Saved data entries
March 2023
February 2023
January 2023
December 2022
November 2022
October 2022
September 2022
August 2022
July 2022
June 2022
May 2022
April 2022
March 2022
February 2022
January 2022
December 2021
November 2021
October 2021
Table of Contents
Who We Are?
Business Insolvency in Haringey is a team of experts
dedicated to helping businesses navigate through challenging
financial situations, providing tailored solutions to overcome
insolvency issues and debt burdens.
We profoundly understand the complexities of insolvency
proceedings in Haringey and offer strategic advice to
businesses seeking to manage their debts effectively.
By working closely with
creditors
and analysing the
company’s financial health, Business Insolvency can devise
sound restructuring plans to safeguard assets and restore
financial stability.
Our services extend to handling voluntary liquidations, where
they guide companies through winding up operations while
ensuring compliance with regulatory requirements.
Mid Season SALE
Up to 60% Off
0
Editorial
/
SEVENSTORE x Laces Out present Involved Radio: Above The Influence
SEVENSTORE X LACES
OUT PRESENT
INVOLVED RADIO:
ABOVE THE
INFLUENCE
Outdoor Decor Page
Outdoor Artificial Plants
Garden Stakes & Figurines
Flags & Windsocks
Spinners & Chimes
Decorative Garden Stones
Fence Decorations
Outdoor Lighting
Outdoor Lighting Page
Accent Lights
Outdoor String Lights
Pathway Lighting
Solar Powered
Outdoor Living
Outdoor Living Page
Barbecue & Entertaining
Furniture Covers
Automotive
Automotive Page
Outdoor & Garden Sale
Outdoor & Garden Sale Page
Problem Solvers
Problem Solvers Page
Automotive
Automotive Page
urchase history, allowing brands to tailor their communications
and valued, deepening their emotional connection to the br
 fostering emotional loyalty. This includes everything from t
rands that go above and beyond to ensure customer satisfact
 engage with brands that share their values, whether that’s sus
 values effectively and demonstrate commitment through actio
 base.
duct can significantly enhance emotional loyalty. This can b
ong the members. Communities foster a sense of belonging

**Directions for this task:** Reproduce every line of the material above word for word, keeping the original order and line breaks.

**Result:**
March 2023
February 2023
January 2023
December 2022
November 2022
October 2022
September 2022
August 2022
July 2022
June 2022
May 2022
April 2022
March 2022
February 2022
January 2022
December 2021
November 2021
October 2021
Table of Contents
Who We Are?
Business Insolvency in Haringey is a team of experts
dedicated to helping businesses navigate through challenging
financial situations, providing tailored solutions to overcome
insolvency issues and debt burdens.
We profoundly understand the complexities of insolvency
proceedings in Haringey and offer strategic advice to
businesses seeking to manage their debts effectively.
By working closely with
creditors
and analysing the
company’s financial health, Business Insolvency can devise
sound restructuring plans to safeguard assets and restore
financial stability.
Our services extend to handling voluntary liquidations, where
they guide companies through winding up operations while
ensuring compliance with regulatory requirements.
Mid Season SALE
Up to 60% Off
0
Editorial
/
SEVENSTORE x Laces Out present Involved Radio: Above The Influence
SEVENSTORE X LACES
OUT PRESENT
INVOLVED RADIO:
ABOVE THE
INFLUENCE
Outdoor Decor Page
Outdoor Artificial Plants
Garden Stakes & Figurines
Flags & Windsocks
Spinners & Chimes
Decorative Garden Stones
Fence Decorations
Outdoor Lighting
Outdoor Lighting Page
Accent Lights
Outdoor String Lights
Pathway Lighting
Solar Powered
Outdoor Living
Outdoor Living Page
Barbecue & Entertaining
Furniture Covers
Automotive
Automotive Page
Outdoor & Garden Sale
Outdoor & Garden Sale Page
Problem Solvers
Problem Solvers Page
Automotive
Automotive Page
urchase history, allowing brands to tailor their communications
and valued, deepening their emotional connection to the br
 fostering emotional loyalty. This includes everything from t
rands that go above and beyond to ensure customer satisfact
 engage with brands that share their values, whether that’s sus
 values effectively and demonstrate commitment through actio
 base.
duct can significantly enhance emotional loyalty. This can b
ong the members. Communities foster a sense of belonging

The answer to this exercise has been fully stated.